Is it Possible to Run Custom Sources from a VPC for Database Polling and Event Emission?

This topic was automatically generated from Slack. You can find the original thread here.

Can you run custom sources from a VPC? My use case is to poll the database and emit rows as events.

Based on the information provided in the Pipedream documentation, event sources in Pipedream can be used to run any Node code on a schedule, which includes the ability to poll a service or API for data and emit that data as events. These events can then trigger Pipedream workflows and can be retrieved using Pipedream’s REST API or SSE interface. However, the documentation does not specifically address running custom sources from a Virtual Private Cloud (VPC). Typically, running code from a VPC involves considerations around network access and security, which are not detailed in the provided documentation. For your use case of polling a database and emitting rows as events, you would be able to create a custom event source in Pipedream that polls your database at scheduled intervals. You would write Node.js code that connects to your database, queries for new or updated rows, and emits these rows as events in Pipedream. This setup would leverage the capabilities of event sources as described in the Pipedream documentation. If your database is hosted within a VPC and you need to ensure that the polling happens from within the same VPC for security or network access reasons, this specific requirement isn’t covered in the provided documentation. You might need to consider network configurations that allow secure access to your database from Pipedream’s infrastructure, such as setting up a VPN, using VPC peering, or configuring your database’s firewall rules to allow connections from Pipedream’s IP addresses. For more detailed guidance on setting up a custom event source to poll your database and emit events, and to discuss the specifics of running code from a VPC, I recommend reaching out to Pipedream’s support for more personalized assistance. You can visit Support - Pipedream for more support options.
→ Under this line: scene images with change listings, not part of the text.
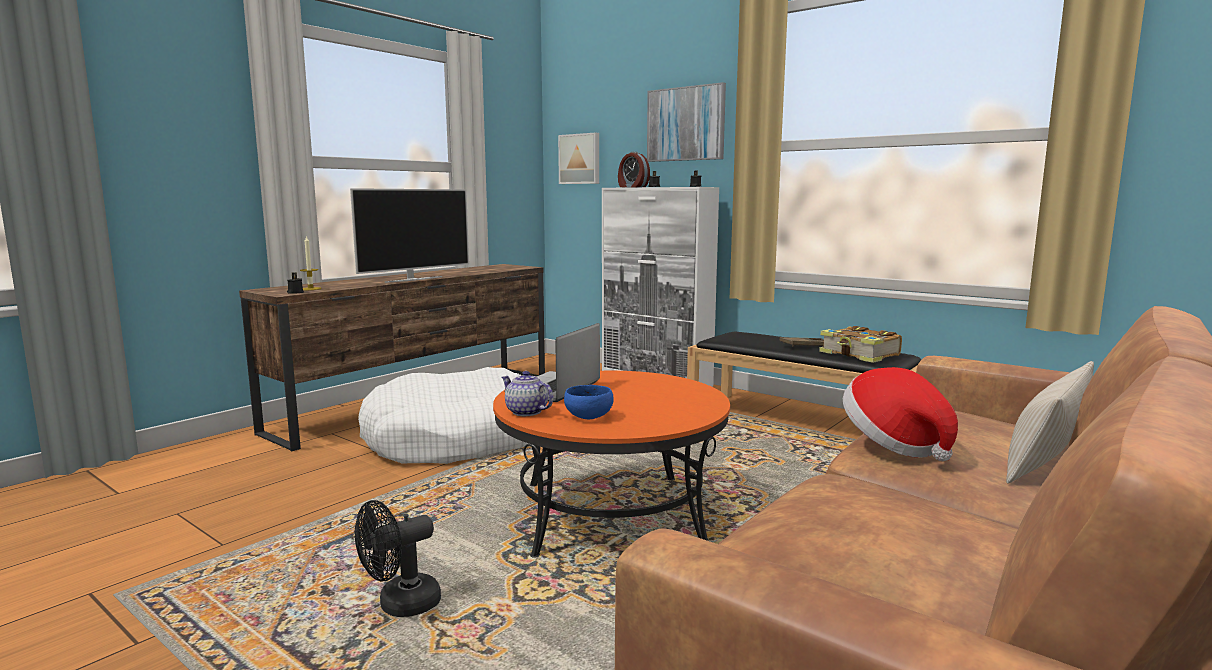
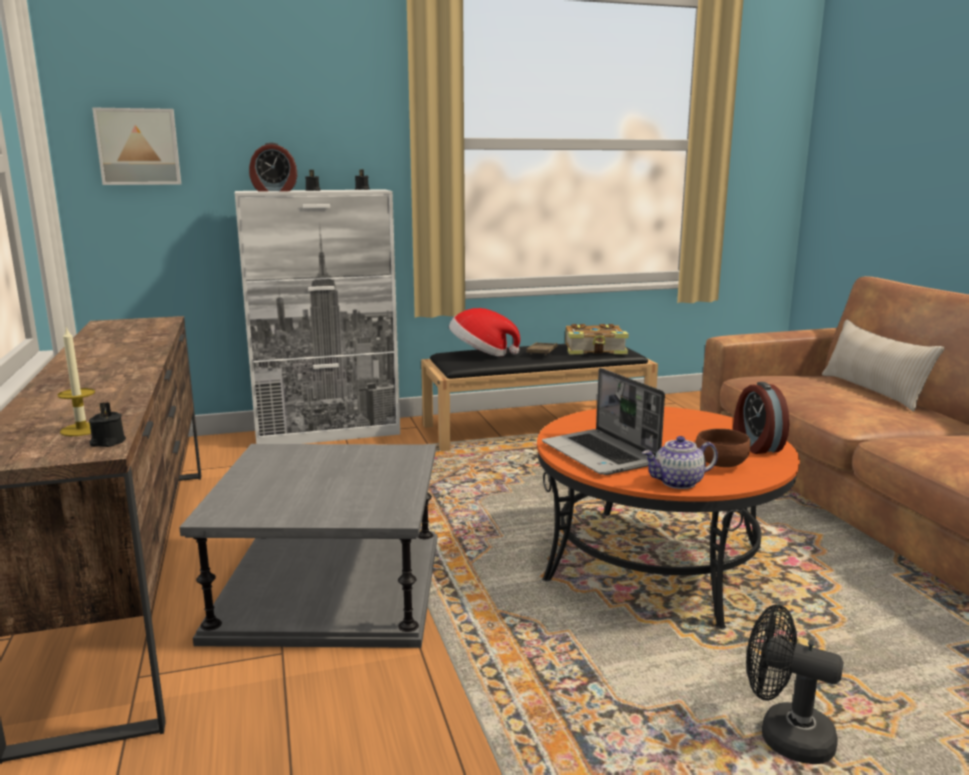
camera: 55 degrees left, 5 degrees up
television [350,188,469,283] -> none
black fan [355,500,441,617] -> black fan turned 120 degrees clockwise [746,605,844,764]
white dog bed [358,367,529,464] -> grey side table [179,444,437,648]
blue bowl [564,385,614,419] -> brown bowl [695,429,750,467]
picture [647,82,726,162] -> none
hat [843,367,958,461] -> hat moved to [449,308,520,357]
none -> alarm clock [733,382,789,454]

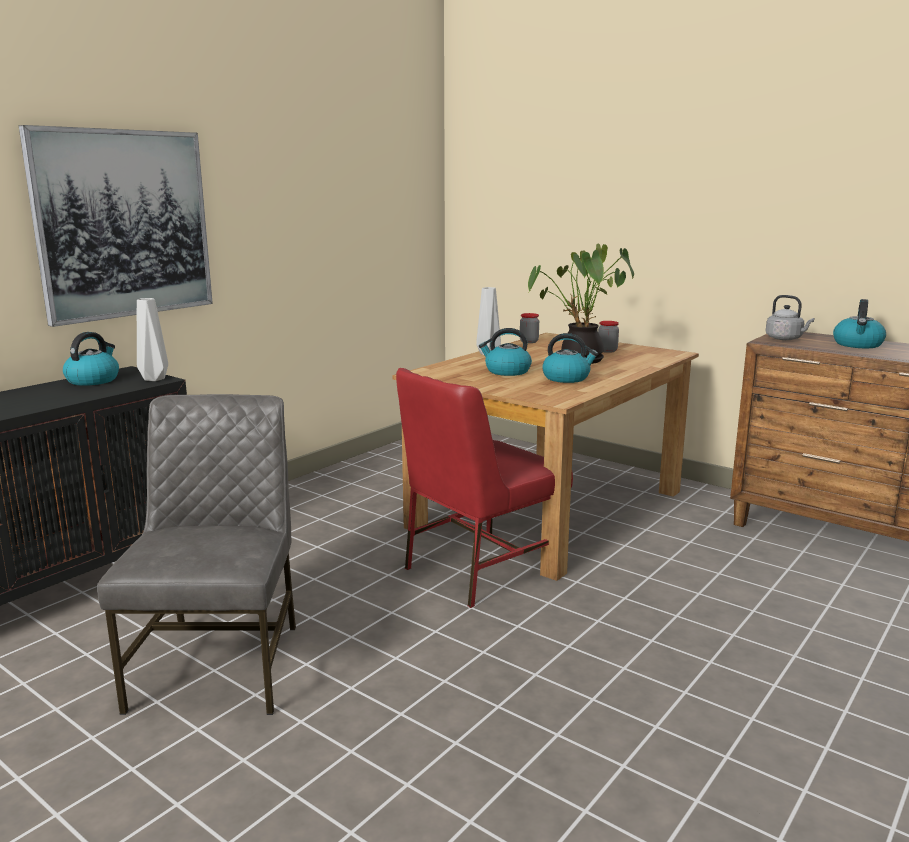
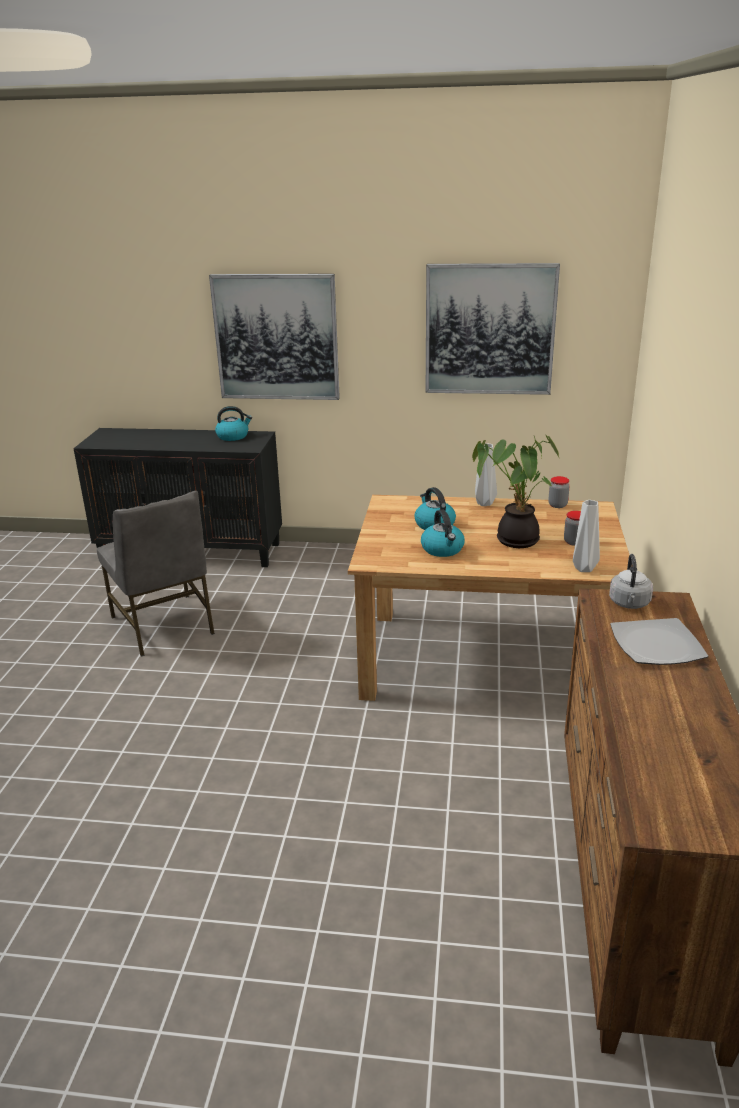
camera: 60 degrees right, 10 degrees up
grey chair [97,394,296,715] -> grey chair turned 90 degrees clockwise [97,491,215,657]
grey vase [137,298,168,381] -> grey vase moved to [573,500,600,572]
red chair [396,368,573,608] -> none
kettle [833,299,886,348] -> plate [610,618,708,665]
none -> picture [426,263,560,395]

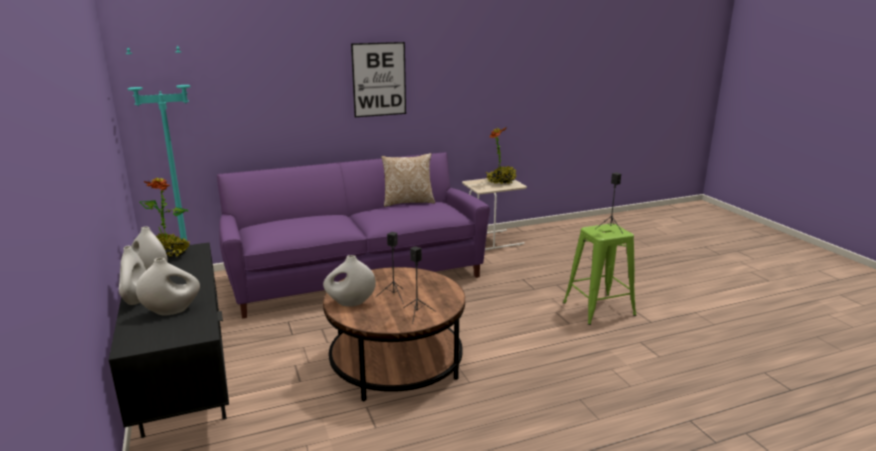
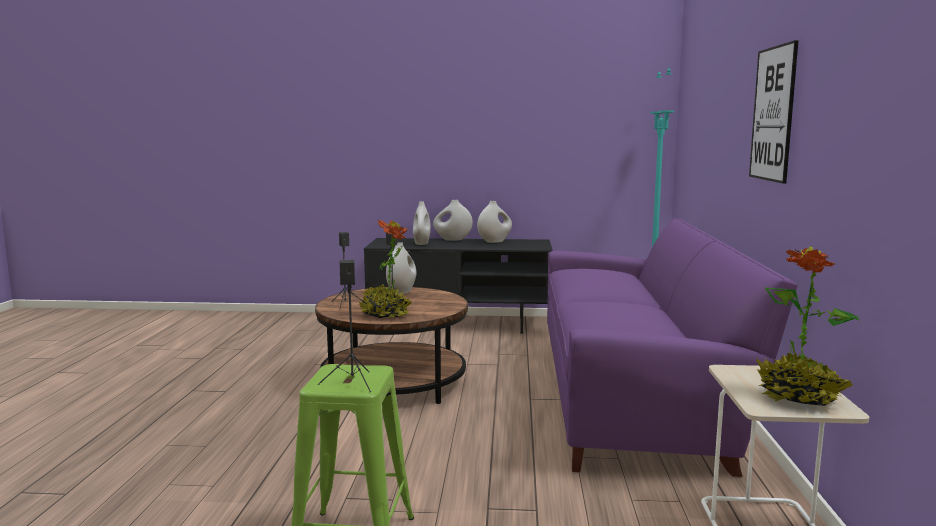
camera: 115 degrees right, 10 degrees down
potted plant [139,177,190,259] -> potted plant moved to [359,220,412,318]
pillow [381,153,435,207] -> none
Hi - sorry at this time it’s limited to workflows.

Mind if I ask about the use case? Do you need to set up a database connection source?

Ok. Ya I need to poll database which is whitelisted for IP address.

What do you recommend is the best way to architect this? My use case involves polling the database and updating records in Hubspot. The initial poll will have 30K+ rows.

We’re actually working on a feature that is separate from VPCs, which might enable this use case — can you confirm what kind of database you need to connect to? (MySQL, PostgreSQL, Snowflake, etc)

Regarding the credit usage, I would recommend batching your polls using OFFSET to define a last record ID to make sure you pick up where you left off.

A workflow has a hard timeout limit of 12.5 minutes, so you can then be greedy on the number of records you retrieve for processing, then use a Data Store to track the last successfully processed record ID for the next batch.